Blame Your Sloppy Decisions on the Time of Day

Photo: Ignacio Adasme Photography/Getty Images

It’s not just your office that will make you think that everybody gets messier as the day wears on: According to a small, fascinating study of chess players, decision styles are yoked to the time of day.

In an upcoming study covered by the Association for Psychological Science’s Minds for Business blog, researchers tasked a hundred-some online chess players with a quiz about their time zone, how much they felt they were morning people or night people, and a couple of questions about their sleeping and eating habits. Simulated computer players served as a control group.

The research team, lead by María Juliana Leone at the Integrative Neuroscience Lab, did find one big difference between the morning people (larks) and the evening people (owls): The larks played more games earlier in the day, owls more later in the day.
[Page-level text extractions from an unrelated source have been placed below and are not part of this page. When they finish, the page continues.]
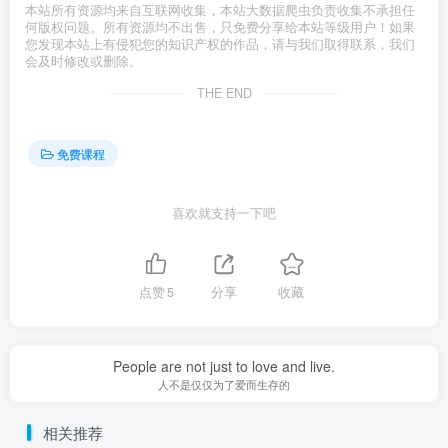
本站所有资源均来自互联网收集，本站大数据爬虫负责收集不承担任
何版权问题。所有资源均不出售，只免费分享给本站等级用户！如果
您发现本站上有侵犯您的知识产权的作品，请与我们取得联系，我们
会及时修改或删除。
THE END
免费课程
喜欢就支持一下吧
点赞
5
分享
收藏
People are not just to love and live.
人不是仅仅为了爱而生存的
相关推荐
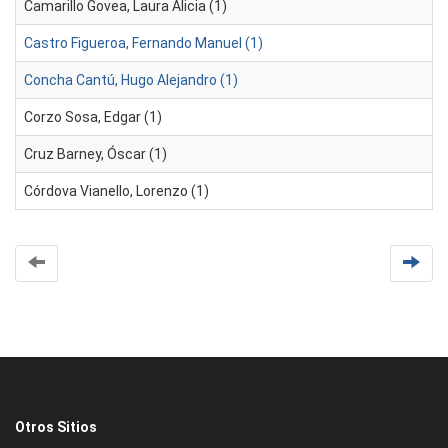
Camarillo Govea, Laura Alicia (1)
Castro Figueroa, Fernando Manuel (1)
Concha Cantú, Hugo Alejandro (1)
Corzo Sosa, Edgar (1)
Cruz Barney, Óscar (1)
Córdova Vianello, Lorenzo (1)
Otros Sitios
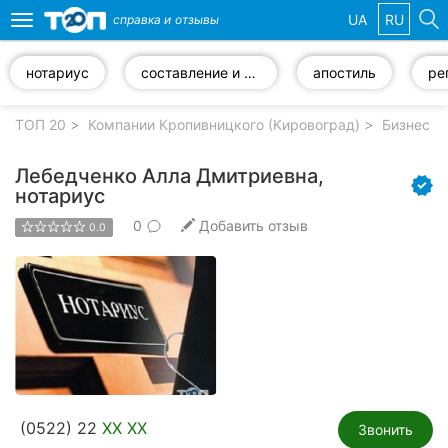
UA
RU
справка и
отзывы
Toggle
navigation
нотариус
составление и оформление документов
апостиль
Избранные
компании
ТОП 20
Компании Кропивницкого (Кировоград)
Бизнес у
Лебедченко Алла Дмитриевна,
нотариус
0
Добавить отзыв
Популярные
0.0
рубрики:
Стоматологии
Частные
клиники
Ветеринарные
клиники
(0522) 22
XX XX
Звонить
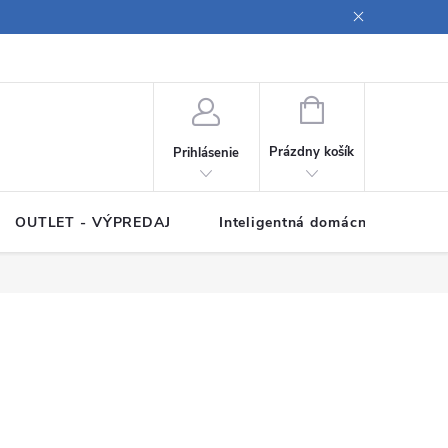
ných údajov
Poučenie o súboroch cookies
Pravidlá spracovania rece
NÁKUPNÝ
KOŠÍK
Prázdny košík
Prihlásenie
OUTLET - VÝPREDAJ
Inteligentná domácnosť
Z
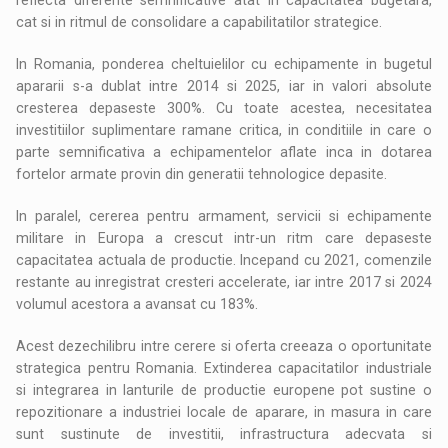
reflecta diferente semnificative atat in capacitatea bugetara,
cat si in ritmul de consolidare a capabilitatilor strategice.
In Romania, ponderea cheltuielilor cu echipamente in bugetul
apararii s-a dublat intre 2014 si 2025, iar in valori absolute
cresterea depaseste 300%. Cu toate acestea, necesitatea
investitiilor suplimentare ramane critica, in conditiile in care o
parte semnificativa a echipamentelor aflate inca in dotarea
fortelor armate provin din generatii tehnologice depasite.
In paralel, cererea pentru armament, servicii si echipamente
militare in Europa a crescut intr-un ritm care depaseste
capacitatea actuala de productie. Incepand cu 2021, comenzile
restante au inregistrat cresteri accelerate, iar intre 2017 si 2024
volumul acestora a avansat cu 183%.
Acest dezechilibru intre cerere si oferta creeaza o oportunitate
strategica pentru Romania. Extinderea capacitatilor industriale
si integrarea in lanturile de productie europene pot sustine o
repozitionare a industriei locale de aparare, in masura in care
sunt sustinute de investitii, infrastructura adecvata si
But, contrary to their hypothesis, both larks and owls shared in the quality of play decisions they made as the day wore on.

“We found that players changed their decision-making policy throughout the day: players decide faster and less accurately as the day progresses, reaching a plateau early in the afternoon,” the researchers are quoted as writing.

Regardless of whether participants identified as a lark or an owl, everybody tended toward a slower, more accurate (as evaluated by an algorithm) style during the morning, and a riskier, faster, and less accurate style in the evening — contrary to earlier research that found that morality in decision-making depends on your larkiness or owlness.

While more work will need to be done to see if this generalizes to a work environment, it does seem to corroborate my own anecdotal research: The longer the day goes, the fuzzier the brain gets. For everybody.